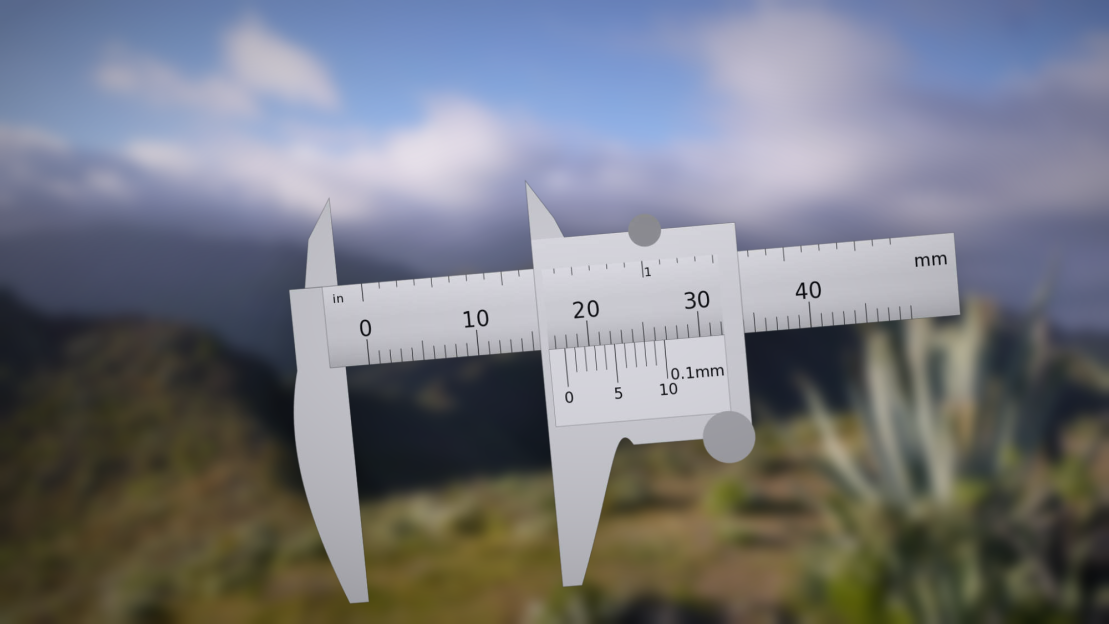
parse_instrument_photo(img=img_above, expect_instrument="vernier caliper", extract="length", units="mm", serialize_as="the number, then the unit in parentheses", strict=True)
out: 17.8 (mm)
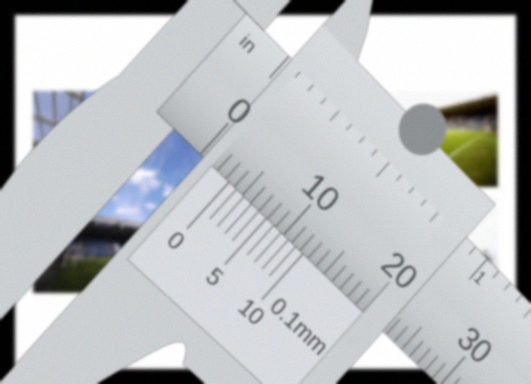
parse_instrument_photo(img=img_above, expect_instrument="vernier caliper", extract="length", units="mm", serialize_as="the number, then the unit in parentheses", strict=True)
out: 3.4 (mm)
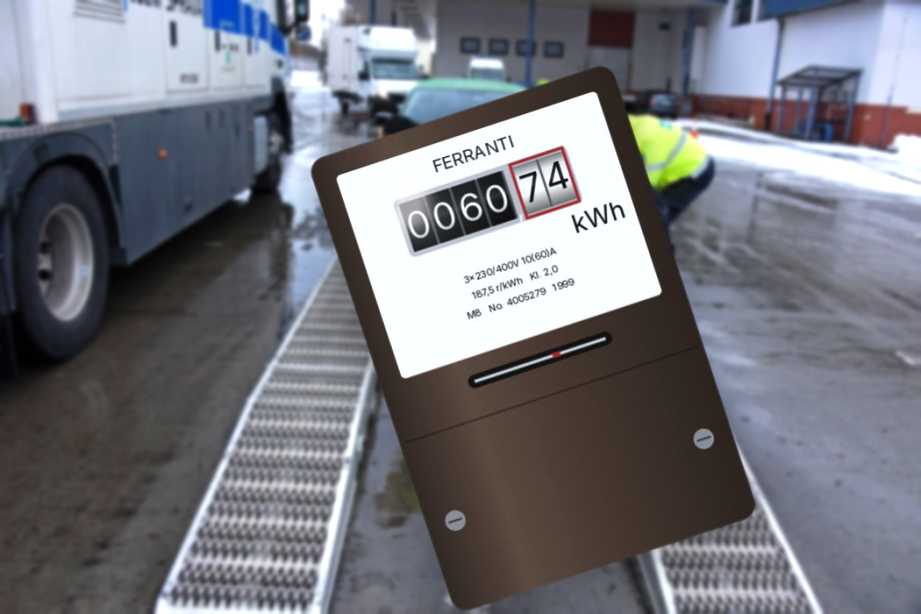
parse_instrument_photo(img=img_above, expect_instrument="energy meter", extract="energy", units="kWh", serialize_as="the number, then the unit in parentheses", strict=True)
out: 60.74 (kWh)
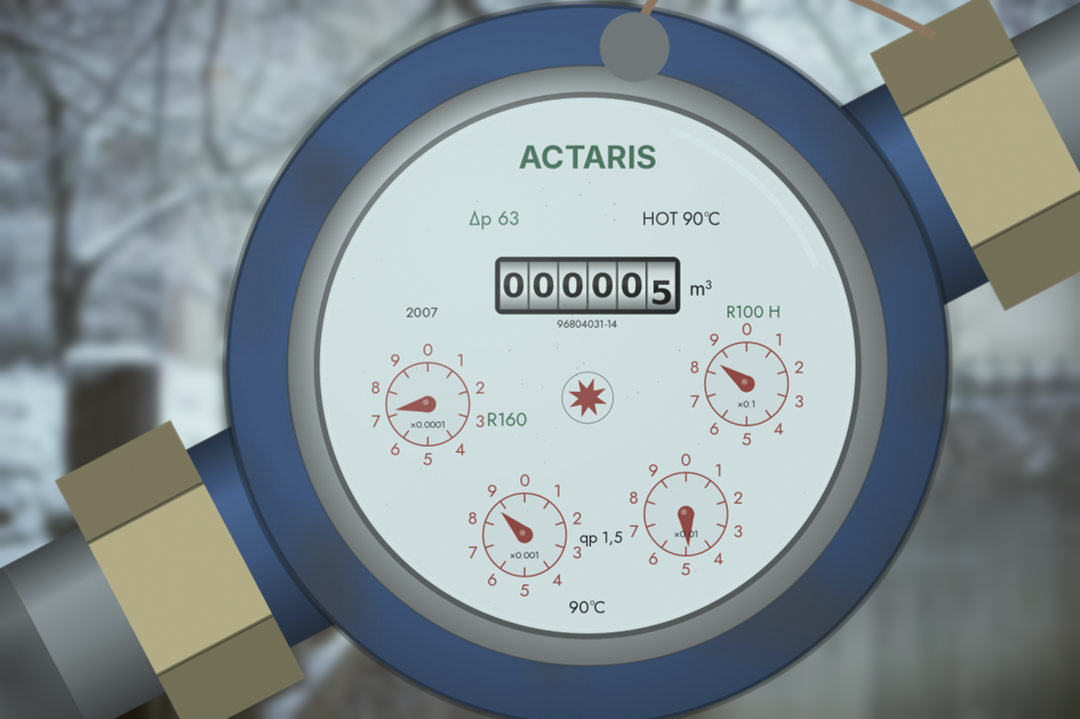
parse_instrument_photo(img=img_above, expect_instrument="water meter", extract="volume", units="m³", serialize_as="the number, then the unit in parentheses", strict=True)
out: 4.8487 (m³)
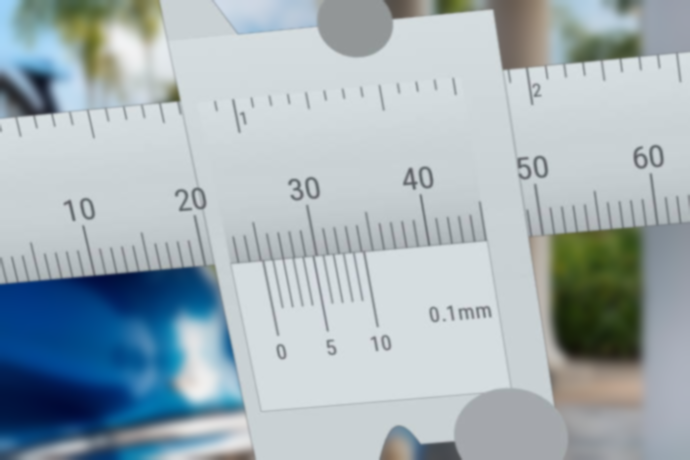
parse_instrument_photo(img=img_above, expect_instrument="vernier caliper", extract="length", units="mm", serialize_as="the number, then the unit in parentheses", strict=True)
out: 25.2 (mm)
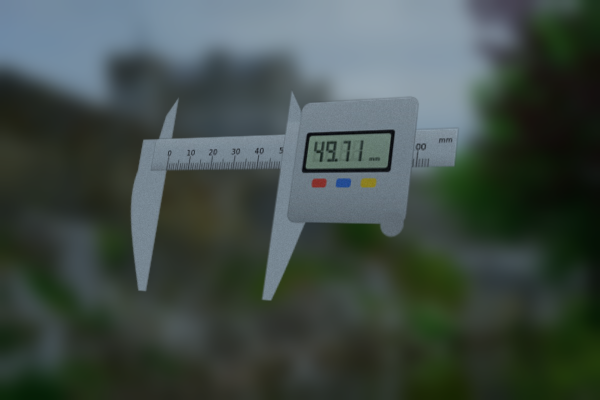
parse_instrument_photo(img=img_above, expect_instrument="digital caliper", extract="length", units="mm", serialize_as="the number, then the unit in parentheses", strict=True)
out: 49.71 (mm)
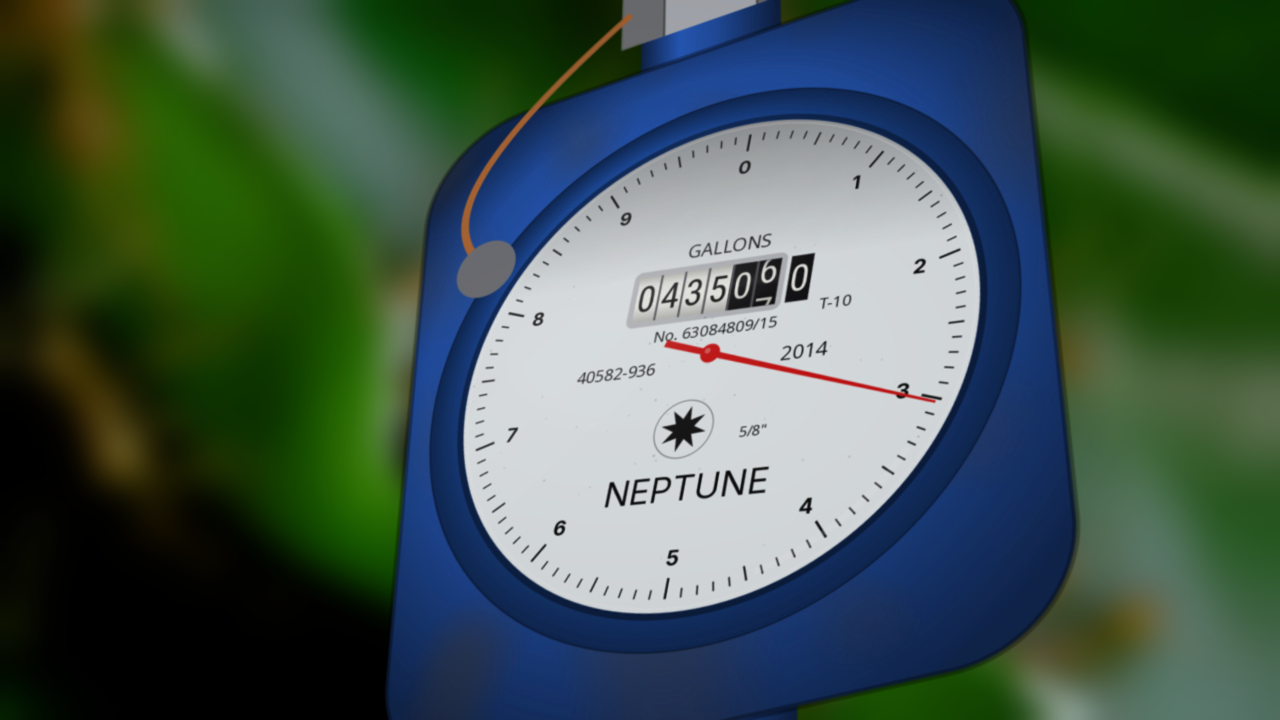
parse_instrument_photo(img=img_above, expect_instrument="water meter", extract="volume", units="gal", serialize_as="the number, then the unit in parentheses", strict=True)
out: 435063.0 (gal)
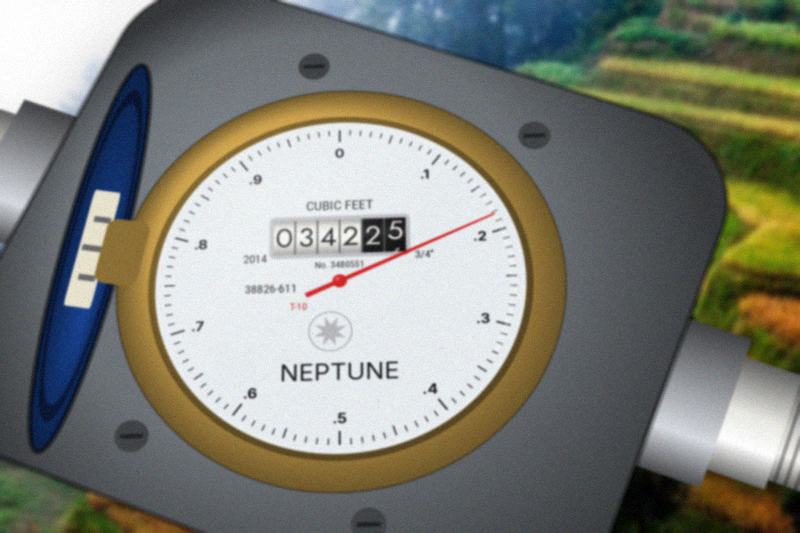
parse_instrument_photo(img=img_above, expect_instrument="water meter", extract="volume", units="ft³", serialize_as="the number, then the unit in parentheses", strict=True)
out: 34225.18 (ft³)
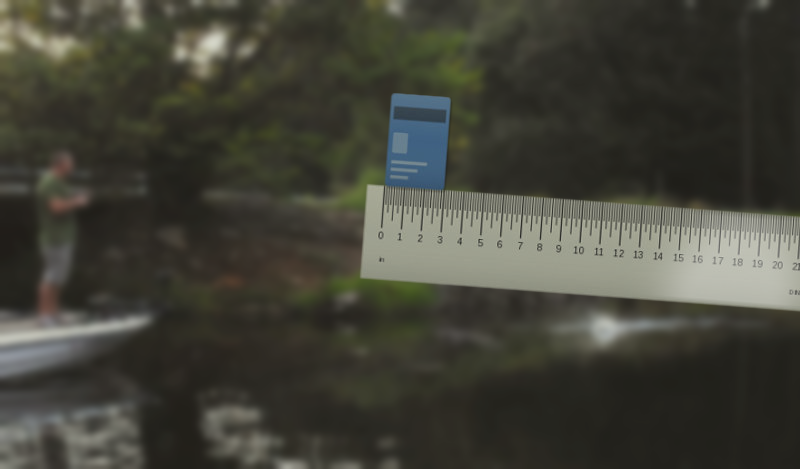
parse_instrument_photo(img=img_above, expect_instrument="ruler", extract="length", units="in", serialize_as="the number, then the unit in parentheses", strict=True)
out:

______

# Your assignment:
Copy all of the material above line for line, without any changes, and leave the pictures out.

# Exercise response:
parse_instrument_photo(img=img_above, expect_instrument="vernier caliper", extract="length", units="mm", serialize_as="the number, then the unit in parentheses", strict=True)
out: 17.8 (mm)
parse_instrument_photo(img=img_above, expect_instrument="vernier caliper", extract="length", units="mm", serialize_as="the number, then the unit in parentheses", strict=True)
out: 3.4 (mm)
parse_instrument_photo(img=img_above, expect_instrument="energy meter", extract="energy", units="kWh", serialize_as="the number, then the unit in parentheses", strict=True)
out: 60.74 (kWh)
parse_instrument_photo(img=img_above, expect_instrument="water meter", extract="volume", units="m³", serialize_as="the number, then the unit in parentheses", strict=True)
out: 4.8487 (m³)
parse_instrument_photo(img=img_above, expect_instrument="vernier caliper", extract="length", units="mm", serialize_as="the number, then the unit in parentheses", strict=True)
out: 25.2 (mm)
parse_instrument_photo(img=img_above, expect_instrument="digital caliper", extract="length", units="mm", serialize_as="the number, then the unit in parentheses", strict=True)
out: 49.71 (mm)
parse_instrument_photo(img=img_above, expect_instrument="water meter", extract="volume", units="gal", serialize_as="the number, then the unit in parentheses", strict=True)
out: 435063.0 (gal)
parse_instrument_photo(img=img_above, expect_instrument="water meter", extract="volume", units="ft³", serialize_as="the number, then the unit in parentheses", strict=True)
out: 34225.18 (ft³)
parse_instrument_photo(img=img_above, expect_instrument="ruler", extract="length", units="in", serialize_as="the number, then the unit in parentheses", strict=True)
out:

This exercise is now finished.